# 152 Liter getting there



## Likuid300 (10 Sep 2013)

This tank has been running about 4 months.  I just got a new Wave Point retrofit and it's pretty bright, so we'll see how it goes.


----------



## Gary Nelson (10 Sep 2013)

That looks really nice! very healthy too -  how long have you had the light running on it then and what sort of light duration are you running at?


----------



## Likuid300 (10 Sep 2013)

Thanks! In the first few months I used a Coralife t5Ho quad 6500k and 10k with lunar. It was left over from previous tank and 6" too short.  I don't like their bulbs at all. There was no reds when I ran that light.   Then I borrowed a Fluval 5200K LED and ran it for a month just to test it.  It worked great, brought out a few reds/pinks in the middle of the tank but it didn't spread from front to back that well.  Now I'm running (2) 6500k and (2) 12k at 9 hrs a day


----------



## mede (10 Sep 2013)

Wow!

Beautiful tank you have there, plants are looking very healthy! Can you give a little more details about the technique, fertilization, plants??


----------



## flygja (11 Sep 2013)

Nice and healthy.


----------



## Likuid300 (11 Sep 2013)

Sure 
Co2 was titrated up for a few days until fish started to look uneasy, then backed off a notch. It's a 5lb. tank with a CO2 Regulator - MA957 : Milwaukee Instruments. It's diffused through this AQUATEK 3-in-1 CO2 Diffuser &Bubble Counter Check Valve (Large):Amazonet Supplies. 

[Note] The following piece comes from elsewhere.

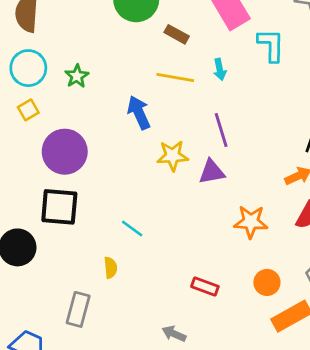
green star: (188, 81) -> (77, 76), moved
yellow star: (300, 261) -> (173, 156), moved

Lights: WavePoint 36" T5HO All 4 bulbs on for 9 hrs a day. On 2 hrs after Co2, off 30 min after Co2. The tank is in a room that has a lot of indirect sunlight...it's very bright in there. I don't know if that has anything to do with it. 

Ferts are EI. Dosing with Greanleaf Aquarium's CSM+B 1/8 tsp on mwf, 1/2 tsp KNo3 and 1/8 tsp Kh2Po4 tues, thurs, sat. I'll stick my finger in the iron powder and swish it around in the water every couple days too. Flourish excel on Sundays. The ferts are on the higher end of PPM. 

Substrate is Eco Complete and has crushed up flourish root tabs on the bottom

Water: I use RO/DI for 50% wc on Sundays, and top off with tap water during the week. My tap is just so hard to use alone. In PPM my city's water quality report is such: Mg 22.5, Ca 62, Na 14, K 1.7. 

Filtration is Fluval 406 with half bio beads, half poly fiber. 

Tank is lightly stocked right now with a 6" gourami, 6 white skirt tetras (glofish) and 15 cardinals. These will all be going into a different tank when I decide what I really want in this one.

I think that's it?


----------



## Gill (11 Sep 2013)

Lovley tank, Those White skirts sure had a deep dye job. Stunning fish once the Finnage starts to lengthen.


----------



## mede (11 Sep 2013)

Thanks for a detailed description about your tank.

Why dosing Flourish excel when you are also dosing pressurized co2?


----------



## Likuid300 (12 Sep 2013)

I usually do all my trimming or moving stuff around Sunday morning and I guess I figure the excel kinda helps bandage all the trauma of my scissors, uprootings etc. Nothing to back up the theory though.


----------